The underlying mechanisms of splicing regulation through non-canonical splice junction processing remain largely unknown. Here, we identified two RBFOX2 splicing isoforms by alternative 3' splice site selection of exon 9; the non-canonical splice junction processed RBFOX2 transcript (RBFOX2-N.C.) was expressed by the selection of the 3' splice GG acceptor sequence. The cytoplasmic localization of RBFOX2-C., a canonical splice junction-processed RBFOX2 transcript, was different from that of RBFOX2-N.C., which showed nuclear localization. In addition, we confirmed that RBFOX2-C. showed a significantly stronger localization into stress granules than RBFOX2-N.C. upon sodium arsenite treatment. Next, we investigated the importance of non-canonical 3' splice GG sequence selection of specific cis-regulatory elements using minigene constructs of the RBFOX2 gene.

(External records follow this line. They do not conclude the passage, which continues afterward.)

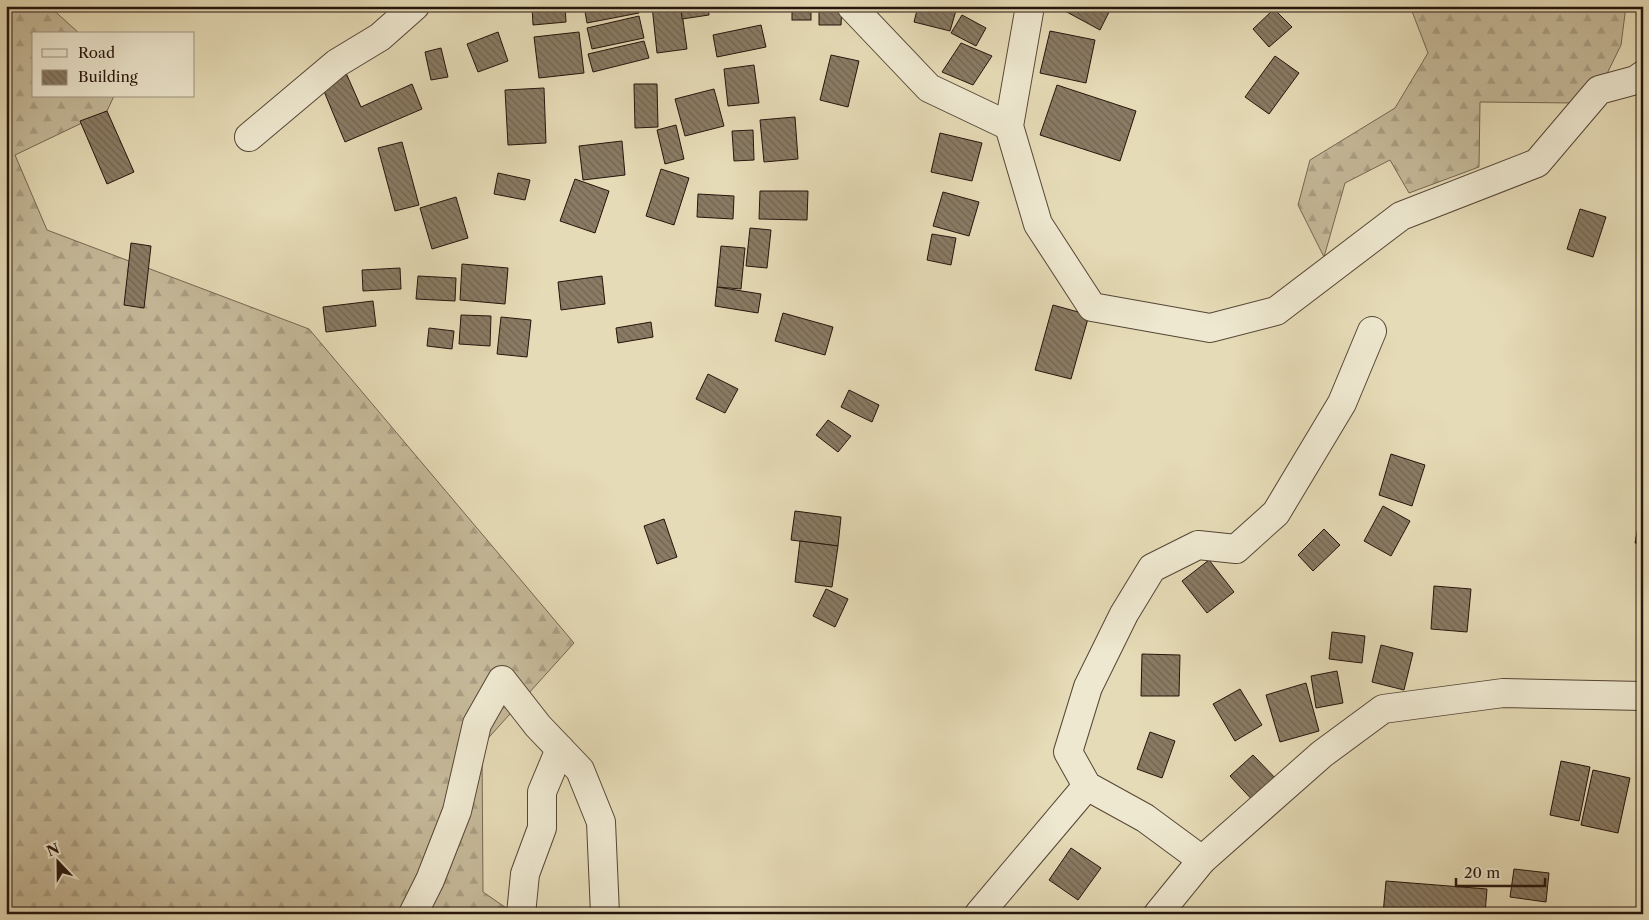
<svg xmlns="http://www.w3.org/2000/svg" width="1649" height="920" font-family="'Libre Caslon Text',serif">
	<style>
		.forest { fill: url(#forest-firs); stroke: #766652 }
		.building { fill: url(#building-back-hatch); stroke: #26140c }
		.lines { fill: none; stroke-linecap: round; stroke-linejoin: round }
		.minor-casing { stroke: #564636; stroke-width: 30 }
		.minor { stroke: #eee8d0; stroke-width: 28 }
	</style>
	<defs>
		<pattern id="forest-firs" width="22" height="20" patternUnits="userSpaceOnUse" patternTransform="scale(1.25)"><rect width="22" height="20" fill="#c5b999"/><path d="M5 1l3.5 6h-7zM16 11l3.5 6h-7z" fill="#a99e83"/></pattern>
		<pattern id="building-back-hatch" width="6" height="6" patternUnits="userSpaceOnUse" patternTransform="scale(1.25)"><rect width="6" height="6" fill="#897b64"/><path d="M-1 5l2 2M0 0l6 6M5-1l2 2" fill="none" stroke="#706451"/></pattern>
	</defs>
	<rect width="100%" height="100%" fill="#e5dbb6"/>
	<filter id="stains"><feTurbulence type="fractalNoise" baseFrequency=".004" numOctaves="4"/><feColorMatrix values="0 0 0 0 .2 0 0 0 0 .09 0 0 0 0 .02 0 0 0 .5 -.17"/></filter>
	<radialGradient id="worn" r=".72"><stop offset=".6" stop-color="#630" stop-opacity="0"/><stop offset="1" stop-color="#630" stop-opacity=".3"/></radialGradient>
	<!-- forest -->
	<g class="forest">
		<polygon points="6,6 49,6 80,34 34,34 34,96 114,96 107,111 15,155 47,230 309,329 574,643 482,745 483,892 515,914 6,914"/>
		<polygon points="1410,6 1626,6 1621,45 1599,90 1575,103 1480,102 1479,167 1409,193 1390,160 1345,183 1324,257 1298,205 1310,160 1395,108 1428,53"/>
	</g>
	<!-- building -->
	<g class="building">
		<polygon points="532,6 565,6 566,22 533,25"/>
		<polygon points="584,6 638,6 639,13 587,23"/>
		<polygon points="652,6 681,6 687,49 657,53"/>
		<polygon points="681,6 708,6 709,15 682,19"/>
		<rect x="792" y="6" width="19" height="14"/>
		<polygon points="819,6 842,6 841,25 819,25"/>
		<polygon points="918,6 957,7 950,31 914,22"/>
		<polygon points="976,6 997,6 995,12"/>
		<polygon points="1068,6 1112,6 1100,30 1065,11"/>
		<polygon points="1640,6 1643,6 1643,17 1637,15"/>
		<polygon points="1274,9 1292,27 1269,47 1253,29"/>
		<polygon points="962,15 986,28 976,46 951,33"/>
		<polygon points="639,16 644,38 592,49 587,28"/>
		<polygon points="761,25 766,47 717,57 713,35"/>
		<polygon points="1050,31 1095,40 1086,83 1040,73"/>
		<polygon points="498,32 508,61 478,72 467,44"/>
		<polygon points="579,32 584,73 539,78 534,37"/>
		<polygon points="644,41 649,58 593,72 588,54"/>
		<polygon points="961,43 992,56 973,85 942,72"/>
		<polygon points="441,48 448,77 431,80 425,52"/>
		<polygon points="831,55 859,61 848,107 820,100"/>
		<polygon points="1275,56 1299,73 1269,114 1245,97"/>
		<polygon points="754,65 759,103 728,106 724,69"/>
		<polygon points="346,73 361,107 412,84 422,109 345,142 321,84"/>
		<polygon points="634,84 657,84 658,127 635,128"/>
		<polygon points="1057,85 1136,111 1120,161 1040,135"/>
		<polygon points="544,88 546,143 508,145 505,90"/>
		<polygon points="714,89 724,126 685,136 675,99"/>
		<polygon points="107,111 134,172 107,184 80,121"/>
		<polygon points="795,117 798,159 764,162 760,120"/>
		<polygon points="676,125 684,159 665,164 657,130"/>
		<polygon points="753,130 754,160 734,161 732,131"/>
		<polygon points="940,133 982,143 972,181 931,172"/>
		<polygon points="622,141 625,175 583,180 579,146"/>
		<polygon points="402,142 419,205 395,211 378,148"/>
		<polygon points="661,169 689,178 674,225 646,216"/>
		<polygon points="498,173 530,180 525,200 494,194"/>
		<polygon points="575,179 609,191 595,233 560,221"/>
		<polygon points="760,191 808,191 807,220 759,219"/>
		<polygon points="943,192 979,202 969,236 933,226"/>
		<polygon points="698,194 734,196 733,219 697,217"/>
		<polygon points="456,197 468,238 432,249 420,208"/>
		<polygon points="1580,209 1606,217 1593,257 1567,249"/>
		<polygon points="750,228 771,230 767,268 746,266"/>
		<polygon points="932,234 956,238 951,265 927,260"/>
		<polygon points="131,243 151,246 144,308 124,305"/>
		<polygon points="721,246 745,248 741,289 717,287"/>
		<polygon points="462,264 508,268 505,304 460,300"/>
		<polygon points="400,268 401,289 363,291 362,270"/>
		<polygon points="418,276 456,278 455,301 416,299"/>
		<polygon points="602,276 605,304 561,310 558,282"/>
		<polygon points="717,287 761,294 758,313 715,306"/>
		<polygon points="373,301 376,326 326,332 323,307"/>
		<polygon points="1053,305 1089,315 1071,379 1035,370"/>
		<polygon points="783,313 833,327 825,355 775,341"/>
		<polygon points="461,315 491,316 490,346 459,344"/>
		<polygon points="501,317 531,320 527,357 497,354"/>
		<polygon points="651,322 653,337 618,343 616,328"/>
		<polygon points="429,328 454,331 452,349 427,346"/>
		<polygon points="708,374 738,389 725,413 696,399"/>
		<polygon points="849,390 879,405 872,422 841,407"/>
		<polygon points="828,420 851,436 838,452 816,435"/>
		<polygon points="1391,454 1425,465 1412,506 1379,495"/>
		<polygon points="1383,506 1410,521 1391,556 1364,541"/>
		<polygon points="795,511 841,517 838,546 791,540"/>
		<polygon points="1641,511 1643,511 1643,544 1635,543"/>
		<polygon points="664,519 677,557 657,564 644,526"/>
		<polygon points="1324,529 1340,545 1313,571 1298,555"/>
		<polygon points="800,541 838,546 832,587 795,582"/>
		<polygon points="1209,560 1234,592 1207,613 1182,581"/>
		<polygon points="1434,586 1471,589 1467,632 1431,629"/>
		<polygon points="826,589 848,599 835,627 813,616"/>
		<polygon points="1332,632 1365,636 1362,663 1329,659"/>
		<polygon points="1381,645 1413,653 1404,690 1372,682"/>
		<polygon points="1142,654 1180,655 1179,696 1141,696"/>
		<polygon points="1337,671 1343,703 1316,708 1311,676"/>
		<polygon points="1306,683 1319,731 1280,742 1266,695"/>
		<polygon points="1240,689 1262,725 1235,741 1213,704"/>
		<polygon points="1150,732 1175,741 1162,778 1137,769"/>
		<polygon points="1253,755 1280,783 1257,805 1230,776"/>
		<polygon points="1561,761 1590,767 1579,821 1550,815"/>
		<polygon points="1593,770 1630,778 1618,833 1581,825"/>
		<polygon points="1071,848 1101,868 1078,900 1049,880"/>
		<polygon points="1514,869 1549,873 1546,902 1510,897"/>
		<polygon points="1386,881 1487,889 1485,914 1383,914"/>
	</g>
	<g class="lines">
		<defs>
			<g id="minor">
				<polyline points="851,6 929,88 1009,126"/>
				<polyline points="1030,6 1009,126 1038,224 1092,307 1210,328 1276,311 1401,216 1537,163 1599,90 1636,80 1643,75"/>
				<polyline points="249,137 337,63 380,37 415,6"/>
				<polyline points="1202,860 1145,818 1087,786 1068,752 1088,687 1124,614 1152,568 1198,545 1236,549 1276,513 1342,403 1372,331"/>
				<polyline points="413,914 430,880 457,811 477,724 502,680 538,726 580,770 601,822 605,914"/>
				<polyline points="521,914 525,874 542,828 542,792 560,749"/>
				<polyline points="979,914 1087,786"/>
				<polyline points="1158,914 1202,860 1322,754 1383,709 1503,693 1643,696"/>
			</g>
		</defs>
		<!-- minor casing -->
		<use href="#minor" class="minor-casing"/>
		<!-- minor -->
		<use href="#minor" class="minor"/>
	</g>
	<!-- margin -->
	<rect width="1649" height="920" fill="none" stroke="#e5dbb6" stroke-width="25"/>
	<rect x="8" y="8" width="1634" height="905" fill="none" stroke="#26140c" stroke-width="2.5"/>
	<rect x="12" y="12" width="1624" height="895" fill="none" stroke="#26140c"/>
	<!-- legend -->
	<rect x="32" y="32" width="162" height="65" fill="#eee8d0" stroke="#9e9382"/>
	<rect x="42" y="49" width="25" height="8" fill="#eee8d0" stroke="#9e9382"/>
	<text x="78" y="58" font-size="15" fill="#26140c">Road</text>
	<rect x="42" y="70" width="25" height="15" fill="url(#building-back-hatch)" stroke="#9e9382"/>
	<text x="78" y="82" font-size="15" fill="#26140c">Building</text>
	<!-- north arrow -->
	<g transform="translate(58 862) rotate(338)" stroke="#eee8d0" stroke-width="4" paint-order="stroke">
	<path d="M0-4L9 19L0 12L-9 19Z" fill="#26140c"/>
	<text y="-8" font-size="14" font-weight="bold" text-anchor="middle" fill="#26140c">N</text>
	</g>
	<!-- scale -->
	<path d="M1456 878v8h89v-8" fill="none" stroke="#26140c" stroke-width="2.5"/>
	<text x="1464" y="878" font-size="15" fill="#26140c" stroke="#eee8d0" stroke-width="4" paint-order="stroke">20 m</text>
	<rect width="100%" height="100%" filter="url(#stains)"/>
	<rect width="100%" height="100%" fill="url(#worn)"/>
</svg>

We found that the non-canonical 3' splice GG sequence and suboptimal branch point site adjacent region were critical for RBFOX2-N.C. expression through a non-canonical 3' splice selection. Our results suggest a regulatory mechanism for the non-canonical 3' splice selection in the RBFOX2 gene, providing a basis for studies related to the regulation of alternative pre-mRNA splicing through non-canonical splice junction processing.